**Assigned task**: This exercise asks for every line of the material that contains the word "deeper".

**Exercise input**:
******************************

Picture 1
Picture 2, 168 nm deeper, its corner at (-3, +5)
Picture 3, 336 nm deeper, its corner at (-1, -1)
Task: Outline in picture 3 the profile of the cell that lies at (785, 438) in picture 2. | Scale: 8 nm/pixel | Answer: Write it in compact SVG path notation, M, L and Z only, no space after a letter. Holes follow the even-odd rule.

******************************

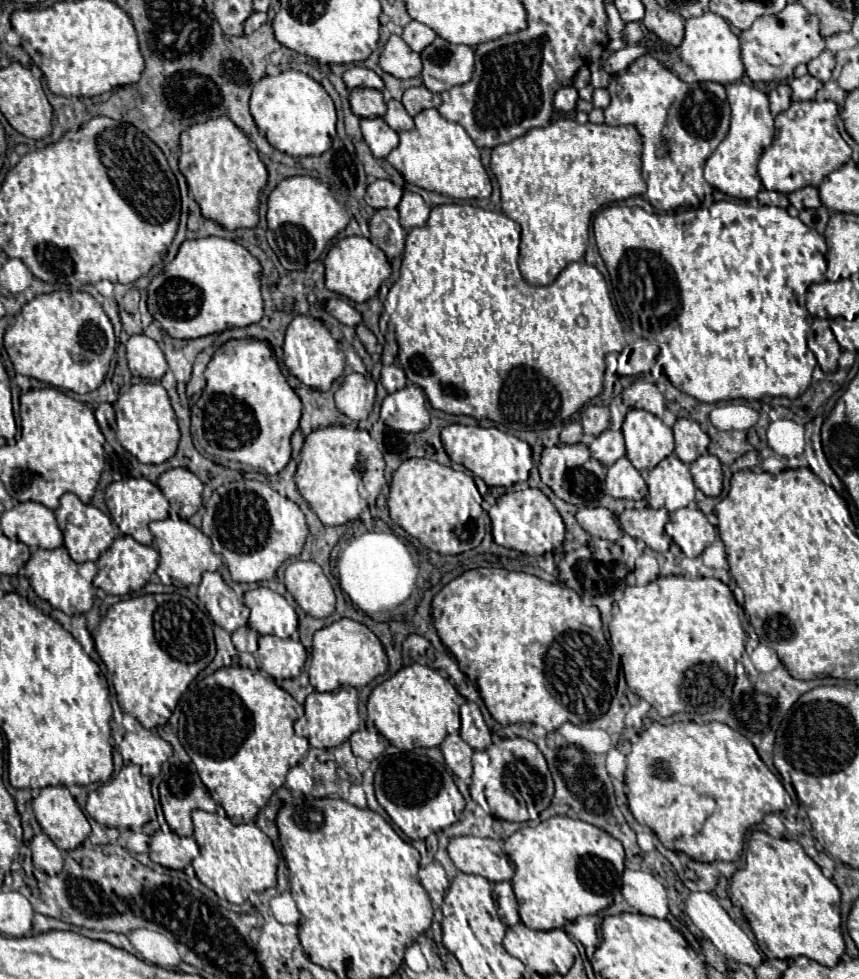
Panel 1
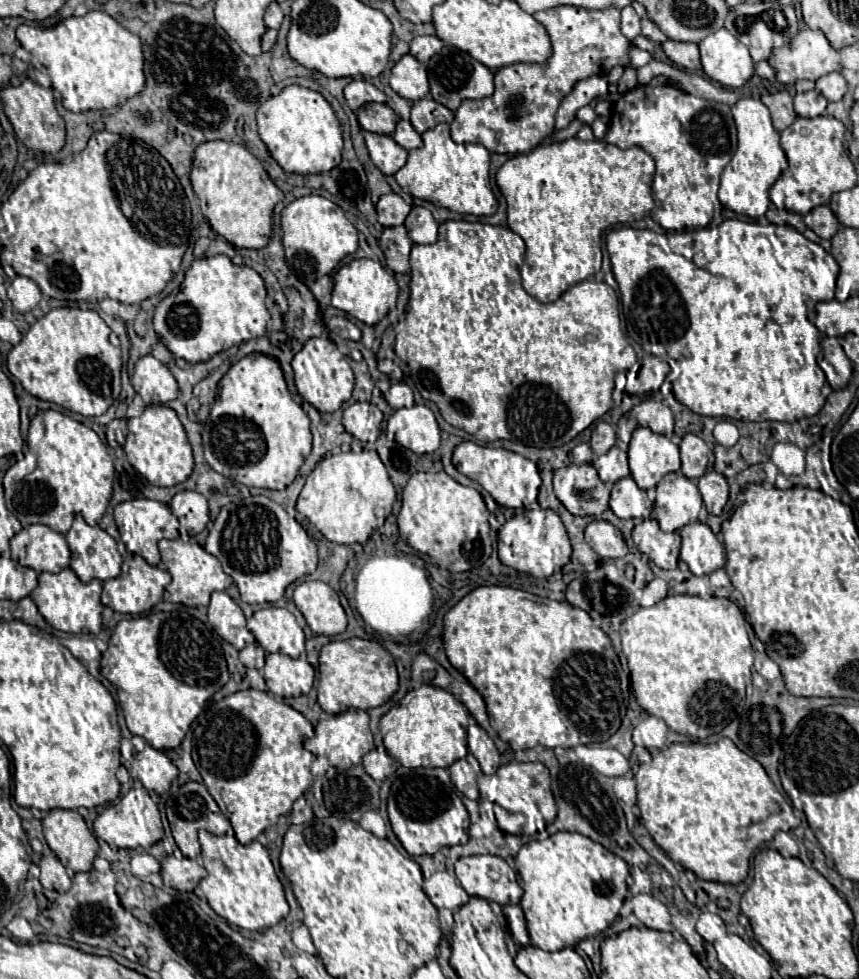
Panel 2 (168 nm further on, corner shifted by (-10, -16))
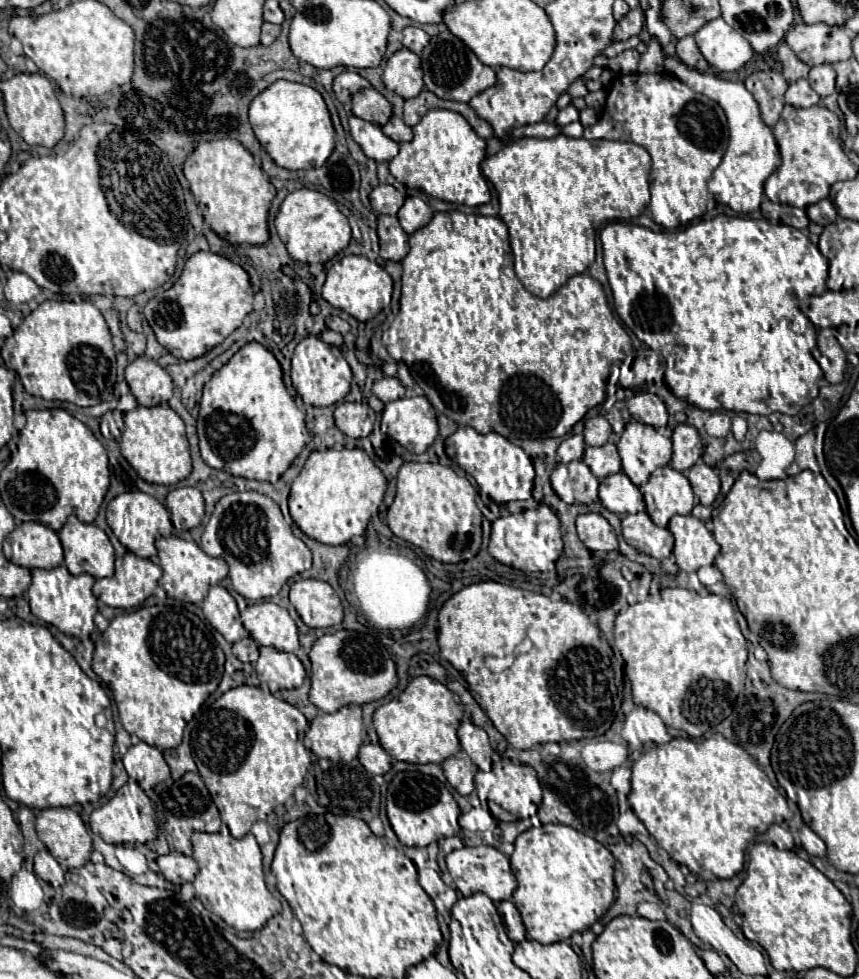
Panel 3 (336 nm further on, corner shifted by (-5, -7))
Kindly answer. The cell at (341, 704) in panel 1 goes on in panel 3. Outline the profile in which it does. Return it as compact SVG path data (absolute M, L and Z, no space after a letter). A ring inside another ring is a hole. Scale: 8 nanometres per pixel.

******************************

**Output for this task**:
Picture 2, 168 nm deeper, its corner at (-3, +5)
Picture 3, 336 nm deeper, its corner at (-1, -1)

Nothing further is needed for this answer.